Instruction: Below are the records; copy each line in them that holds the word "subsection".

Input records:
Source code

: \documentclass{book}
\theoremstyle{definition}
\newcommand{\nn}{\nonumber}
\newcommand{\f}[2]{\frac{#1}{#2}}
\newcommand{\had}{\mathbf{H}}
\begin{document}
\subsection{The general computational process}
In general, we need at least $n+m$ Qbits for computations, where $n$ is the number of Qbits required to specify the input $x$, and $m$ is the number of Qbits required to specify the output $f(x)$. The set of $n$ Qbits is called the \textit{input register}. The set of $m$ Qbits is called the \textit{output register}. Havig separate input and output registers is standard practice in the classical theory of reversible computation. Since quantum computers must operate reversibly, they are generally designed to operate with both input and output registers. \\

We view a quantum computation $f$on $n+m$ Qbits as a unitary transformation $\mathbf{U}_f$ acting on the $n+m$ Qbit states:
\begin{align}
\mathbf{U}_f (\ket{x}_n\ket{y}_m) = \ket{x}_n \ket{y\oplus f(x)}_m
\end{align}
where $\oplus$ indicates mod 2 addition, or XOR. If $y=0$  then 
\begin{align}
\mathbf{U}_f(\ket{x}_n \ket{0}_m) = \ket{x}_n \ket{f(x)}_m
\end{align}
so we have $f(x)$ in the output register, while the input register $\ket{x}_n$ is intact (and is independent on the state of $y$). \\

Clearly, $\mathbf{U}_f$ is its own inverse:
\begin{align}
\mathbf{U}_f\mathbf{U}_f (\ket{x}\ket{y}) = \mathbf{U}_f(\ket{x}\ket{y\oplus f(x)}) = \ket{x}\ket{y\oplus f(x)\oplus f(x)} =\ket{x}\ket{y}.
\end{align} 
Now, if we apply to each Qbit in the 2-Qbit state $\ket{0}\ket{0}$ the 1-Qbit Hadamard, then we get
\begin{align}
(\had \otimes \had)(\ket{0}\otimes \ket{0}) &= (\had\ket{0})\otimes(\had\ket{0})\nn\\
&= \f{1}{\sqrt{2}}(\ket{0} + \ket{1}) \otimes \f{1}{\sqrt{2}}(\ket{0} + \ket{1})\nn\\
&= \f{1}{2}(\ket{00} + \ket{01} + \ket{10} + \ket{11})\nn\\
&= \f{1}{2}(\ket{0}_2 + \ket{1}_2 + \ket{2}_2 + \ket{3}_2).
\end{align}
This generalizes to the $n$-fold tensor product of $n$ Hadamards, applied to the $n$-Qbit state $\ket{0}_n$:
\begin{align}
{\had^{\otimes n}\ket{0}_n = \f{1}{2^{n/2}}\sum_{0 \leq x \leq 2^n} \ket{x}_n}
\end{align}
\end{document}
* * *
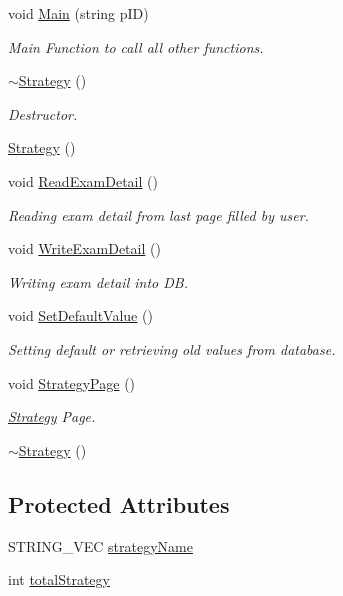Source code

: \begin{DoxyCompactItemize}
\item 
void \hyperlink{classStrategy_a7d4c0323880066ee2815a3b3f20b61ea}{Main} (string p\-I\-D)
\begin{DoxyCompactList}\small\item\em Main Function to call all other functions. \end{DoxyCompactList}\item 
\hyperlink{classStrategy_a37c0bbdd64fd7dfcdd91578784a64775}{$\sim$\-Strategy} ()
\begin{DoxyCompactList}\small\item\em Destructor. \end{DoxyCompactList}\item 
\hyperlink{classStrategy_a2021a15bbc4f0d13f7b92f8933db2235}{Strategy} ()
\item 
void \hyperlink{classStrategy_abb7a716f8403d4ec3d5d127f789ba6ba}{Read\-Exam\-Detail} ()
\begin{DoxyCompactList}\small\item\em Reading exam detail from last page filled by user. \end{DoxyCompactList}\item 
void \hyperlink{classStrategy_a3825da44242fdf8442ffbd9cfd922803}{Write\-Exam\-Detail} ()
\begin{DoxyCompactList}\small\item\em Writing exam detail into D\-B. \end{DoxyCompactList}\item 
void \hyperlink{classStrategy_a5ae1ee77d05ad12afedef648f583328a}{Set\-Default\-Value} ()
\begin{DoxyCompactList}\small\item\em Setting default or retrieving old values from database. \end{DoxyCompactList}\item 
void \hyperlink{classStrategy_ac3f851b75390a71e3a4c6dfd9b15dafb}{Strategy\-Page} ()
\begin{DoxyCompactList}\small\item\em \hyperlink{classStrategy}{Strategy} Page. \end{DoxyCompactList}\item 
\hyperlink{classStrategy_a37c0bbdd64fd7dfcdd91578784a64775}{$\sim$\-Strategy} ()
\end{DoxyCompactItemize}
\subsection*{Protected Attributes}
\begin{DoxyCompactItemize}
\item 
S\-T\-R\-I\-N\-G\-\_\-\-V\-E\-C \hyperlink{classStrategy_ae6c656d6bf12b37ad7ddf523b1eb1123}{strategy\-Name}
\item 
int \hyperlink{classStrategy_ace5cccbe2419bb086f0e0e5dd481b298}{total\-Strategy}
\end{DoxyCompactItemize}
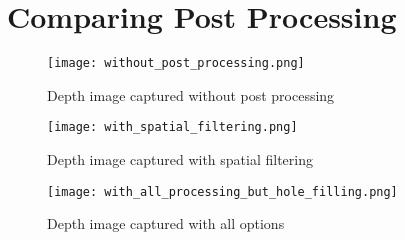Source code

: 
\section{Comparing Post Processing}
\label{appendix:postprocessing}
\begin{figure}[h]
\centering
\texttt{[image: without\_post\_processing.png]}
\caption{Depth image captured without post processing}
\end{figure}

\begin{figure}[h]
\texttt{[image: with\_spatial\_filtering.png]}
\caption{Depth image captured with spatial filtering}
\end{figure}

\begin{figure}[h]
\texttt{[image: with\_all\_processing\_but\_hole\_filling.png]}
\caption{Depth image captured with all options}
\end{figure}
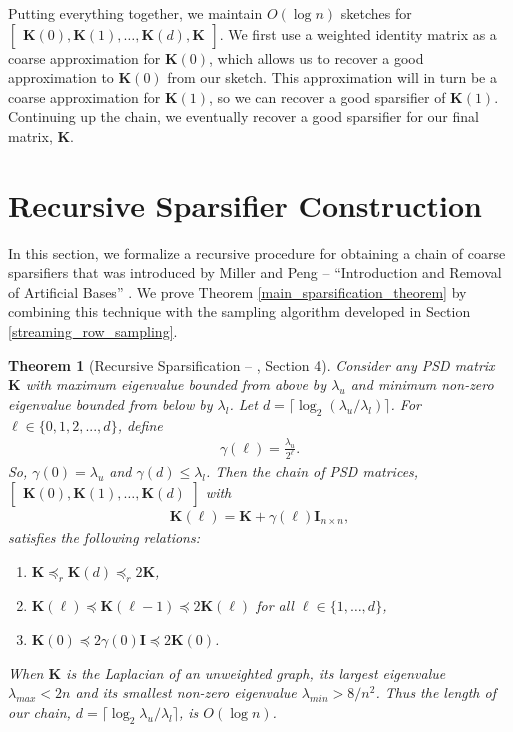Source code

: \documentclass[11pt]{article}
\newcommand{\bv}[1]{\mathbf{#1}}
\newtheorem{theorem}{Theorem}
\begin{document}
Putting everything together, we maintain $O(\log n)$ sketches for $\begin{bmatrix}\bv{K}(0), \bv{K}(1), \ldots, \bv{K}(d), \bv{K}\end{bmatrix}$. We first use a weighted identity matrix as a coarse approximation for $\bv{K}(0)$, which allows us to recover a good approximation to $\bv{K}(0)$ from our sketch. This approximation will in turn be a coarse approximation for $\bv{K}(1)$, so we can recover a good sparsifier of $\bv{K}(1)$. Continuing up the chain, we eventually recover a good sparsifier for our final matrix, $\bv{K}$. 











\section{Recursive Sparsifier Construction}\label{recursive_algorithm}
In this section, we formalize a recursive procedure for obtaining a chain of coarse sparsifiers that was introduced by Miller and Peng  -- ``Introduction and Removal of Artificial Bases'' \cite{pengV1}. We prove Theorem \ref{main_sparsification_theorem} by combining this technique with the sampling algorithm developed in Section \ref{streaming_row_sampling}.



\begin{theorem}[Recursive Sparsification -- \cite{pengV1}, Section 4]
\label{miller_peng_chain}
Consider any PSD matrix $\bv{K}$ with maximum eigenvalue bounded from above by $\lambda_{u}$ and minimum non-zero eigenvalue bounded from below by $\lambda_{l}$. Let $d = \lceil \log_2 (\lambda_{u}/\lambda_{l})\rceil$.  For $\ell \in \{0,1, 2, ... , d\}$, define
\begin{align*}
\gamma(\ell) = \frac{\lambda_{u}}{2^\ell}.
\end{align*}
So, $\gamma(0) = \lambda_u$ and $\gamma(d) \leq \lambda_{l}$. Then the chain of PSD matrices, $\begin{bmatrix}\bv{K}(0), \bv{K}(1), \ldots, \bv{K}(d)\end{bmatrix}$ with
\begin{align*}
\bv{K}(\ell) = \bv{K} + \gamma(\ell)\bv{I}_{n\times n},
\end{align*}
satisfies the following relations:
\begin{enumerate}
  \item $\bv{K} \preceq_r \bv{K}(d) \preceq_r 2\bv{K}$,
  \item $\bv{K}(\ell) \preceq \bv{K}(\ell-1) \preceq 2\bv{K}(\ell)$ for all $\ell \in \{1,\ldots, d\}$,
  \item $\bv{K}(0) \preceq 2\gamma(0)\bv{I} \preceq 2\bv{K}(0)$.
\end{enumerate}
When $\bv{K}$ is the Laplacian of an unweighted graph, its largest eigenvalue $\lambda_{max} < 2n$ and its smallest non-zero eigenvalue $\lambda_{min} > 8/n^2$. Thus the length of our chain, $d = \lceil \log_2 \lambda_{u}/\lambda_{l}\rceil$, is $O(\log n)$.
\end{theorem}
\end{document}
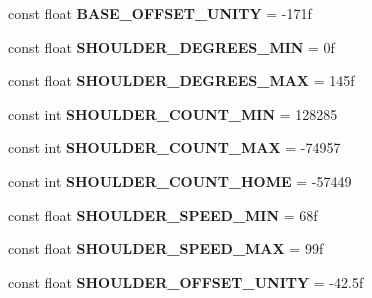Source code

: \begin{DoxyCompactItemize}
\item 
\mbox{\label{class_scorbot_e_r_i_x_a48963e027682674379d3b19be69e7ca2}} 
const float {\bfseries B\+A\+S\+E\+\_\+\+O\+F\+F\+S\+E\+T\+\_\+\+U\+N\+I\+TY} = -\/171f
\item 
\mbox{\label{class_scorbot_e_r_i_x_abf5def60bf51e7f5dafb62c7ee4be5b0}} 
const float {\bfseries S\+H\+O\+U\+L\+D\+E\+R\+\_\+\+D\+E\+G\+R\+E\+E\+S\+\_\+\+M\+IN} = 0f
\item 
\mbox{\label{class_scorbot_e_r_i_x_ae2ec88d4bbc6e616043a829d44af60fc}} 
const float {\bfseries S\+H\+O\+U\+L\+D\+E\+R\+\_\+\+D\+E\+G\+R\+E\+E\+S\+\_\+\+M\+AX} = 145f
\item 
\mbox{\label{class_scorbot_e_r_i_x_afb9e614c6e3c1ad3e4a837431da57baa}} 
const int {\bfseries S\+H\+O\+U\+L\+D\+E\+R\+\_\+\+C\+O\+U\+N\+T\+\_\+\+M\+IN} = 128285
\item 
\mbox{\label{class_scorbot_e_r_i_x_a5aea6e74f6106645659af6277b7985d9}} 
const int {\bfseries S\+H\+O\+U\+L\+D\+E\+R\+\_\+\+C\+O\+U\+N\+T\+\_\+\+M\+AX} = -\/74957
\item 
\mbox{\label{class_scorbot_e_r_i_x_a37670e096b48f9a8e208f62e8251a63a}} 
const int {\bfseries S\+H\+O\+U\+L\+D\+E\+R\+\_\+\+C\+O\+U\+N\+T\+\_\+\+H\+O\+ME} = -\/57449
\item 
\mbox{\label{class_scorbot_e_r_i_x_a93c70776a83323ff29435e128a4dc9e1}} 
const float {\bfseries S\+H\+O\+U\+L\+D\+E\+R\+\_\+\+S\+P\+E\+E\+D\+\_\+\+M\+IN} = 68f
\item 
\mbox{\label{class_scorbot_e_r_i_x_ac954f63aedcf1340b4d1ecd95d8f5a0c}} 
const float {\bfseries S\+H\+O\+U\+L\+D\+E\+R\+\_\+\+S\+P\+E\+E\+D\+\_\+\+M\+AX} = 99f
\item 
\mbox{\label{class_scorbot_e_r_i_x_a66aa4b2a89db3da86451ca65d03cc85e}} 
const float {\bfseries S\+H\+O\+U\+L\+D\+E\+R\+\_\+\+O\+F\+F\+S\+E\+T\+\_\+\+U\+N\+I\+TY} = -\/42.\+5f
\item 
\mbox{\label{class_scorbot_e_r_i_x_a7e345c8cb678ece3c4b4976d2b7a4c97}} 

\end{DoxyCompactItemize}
--
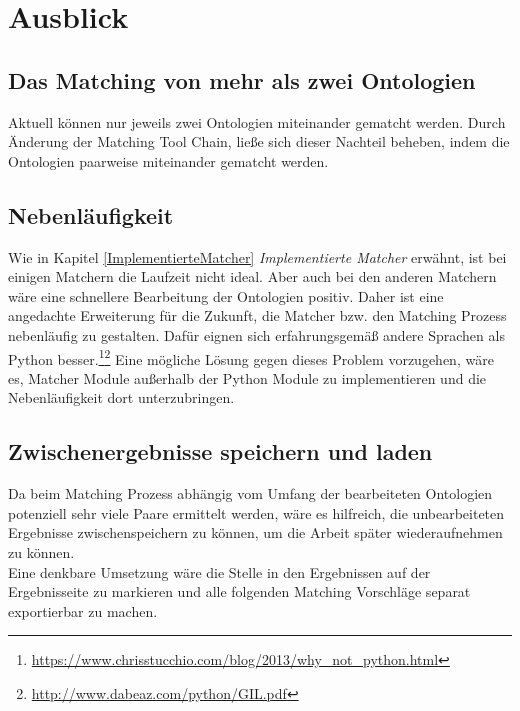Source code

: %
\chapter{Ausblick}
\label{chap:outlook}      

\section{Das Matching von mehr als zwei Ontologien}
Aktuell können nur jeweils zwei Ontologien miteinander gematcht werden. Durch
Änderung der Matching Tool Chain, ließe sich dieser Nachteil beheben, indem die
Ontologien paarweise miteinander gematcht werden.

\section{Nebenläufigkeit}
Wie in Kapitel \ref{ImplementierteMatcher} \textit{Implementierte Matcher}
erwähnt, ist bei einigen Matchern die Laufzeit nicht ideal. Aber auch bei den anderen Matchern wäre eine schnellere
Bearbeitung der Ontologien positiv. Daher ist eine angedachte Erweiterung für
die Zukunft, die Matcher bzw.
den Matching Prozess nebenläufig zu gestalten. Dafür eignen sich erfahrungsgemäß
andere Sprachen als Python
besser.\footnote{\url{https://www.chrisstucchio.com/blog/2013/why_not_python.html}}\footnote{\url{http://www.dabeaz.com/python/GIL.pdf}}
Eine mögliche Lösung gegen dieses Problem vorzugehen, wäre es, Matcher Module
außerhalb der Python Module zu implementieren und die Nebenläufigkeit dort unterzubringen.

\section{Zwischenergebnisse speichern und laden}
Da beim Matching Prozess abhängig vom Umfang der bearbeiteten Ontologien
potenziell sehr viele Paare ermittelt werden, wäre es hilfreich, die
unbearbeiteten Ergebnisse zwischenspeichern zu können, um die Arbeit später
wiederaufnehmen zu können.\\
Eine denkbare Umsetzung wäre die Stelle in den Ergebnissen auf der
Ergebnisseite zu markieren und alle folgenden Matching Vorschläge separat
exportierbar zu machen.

Answer section:
\subsection{The general computational process}
\subsection*{Protected Attributes}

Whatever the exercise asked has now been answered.